Morphological characterization and flow cytometry analysis. (a) Morphological characterization by fluorescence microscopy: LC after immunostaining with AMH antibody and visualized by anti-goat Alexa Fluor 488 (green). (b) LC after immunostaining with 3β-HSD antibody and visualized by anti-goat Alexa Fluor 488 (green). (c) LC after immunostaining with ASMA antibody and visualized by anti-rabbit Alexa Fluor 488 (green). Nuclei are counterstained with DAPI (blue). In each figure, the magnification insert is showed in the upper right and the negative controls' insert is displayed in the bottom left. Flow cytometry analysis of cultured LC for (d) AMH, (e) 3β-HSD, and (f) ASMA. The images are representative of three separate experiments.
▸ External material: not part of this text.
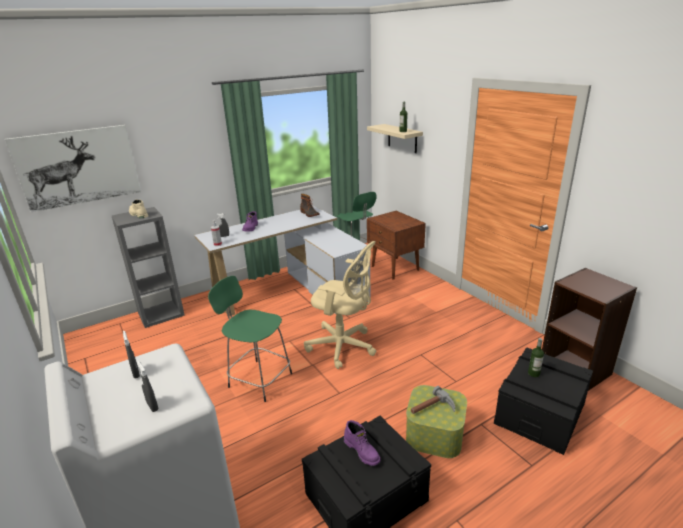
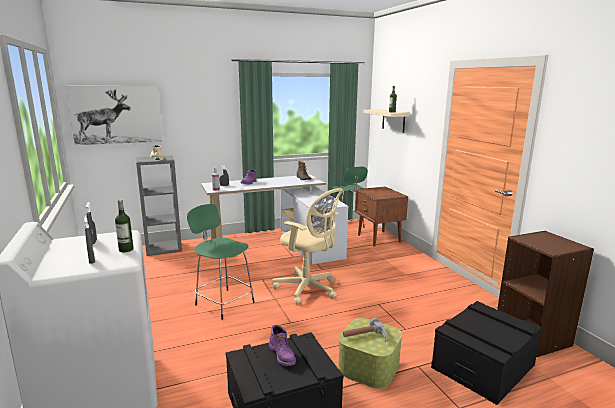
camera: 10 degrees right, 10 degrees down
(533, 373) = (476, 321): bottle -> bottle (126, 249)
LC: Leydig cells; AMH: anti-Müllerian hormone; ASMA: alpha-smooth muscle actin; 3β-HSD: 3β-hydroxysteroid dehydrogenase.

Figure 3

Function of cultured LC. Testosterone secretion measured in the culture medium of untreated and treated LC. Data represent the mean of three experiments ± s.d. **P < 0.001, treated LC versus untreated LC. s.d.: standard deviation; LC: Leydig cells.

Figure 4

Functional competence of in vitro prepubertal porcine system. (a) Inhibin B and (b) AMH secretion upon 72 h of FSH and LH treatment. Data represent the mean of three experiments ± s.d. **P < 0.001, treated SC + LC versus untreated SC + LC; #P < 0.05, SC + LC + FSH + LH versus SC + LC + FSH; ns: not significant, SC + LC + LH versus SC + LC. AMH: anti-Müllerian hormone; FSH: follicle-stimulating hormone; s.d.: standard deviation; LH: luteinizing hormone; SC: Sertoli cells; LC: Leydig cells.

Figure 5

Real-time PCR analysis of (a) inhibin B, (b) AMH, (c) FSH-r, (d) aromatase, (e) 3β-HSD, and (f) LHr gene expression upon 72 h of FSH and LH treatment. Data represent the mean of three experiments ± s.d. **P < 0.001, treated SC + LC versus untreated SC + LC; ns: not significant, treated SC + LC versus untreated SC + LC. PCR: polymerase chain reaction; AMH: anti-Müllerian hormone; FSH: follicle-stimulating hormone; s.d.: standard deviation; LH: luteinizing hormone; SC: Sertoli cells; LC: Leydig cells; 3β-HSD: 3β-hydroxysteroid dehydrogenase.

Figure 6

Testosterone secretion. Production of testosterone upon 72 h of LH treatment. Data represent the mean of three experiments ± s.d. **P < 0.001, SC + LC + LH versus SC + LC. s.d.: standard deviation; LH: luteinizing hormone; SC: Sertoli cells; LC: Leydig cells.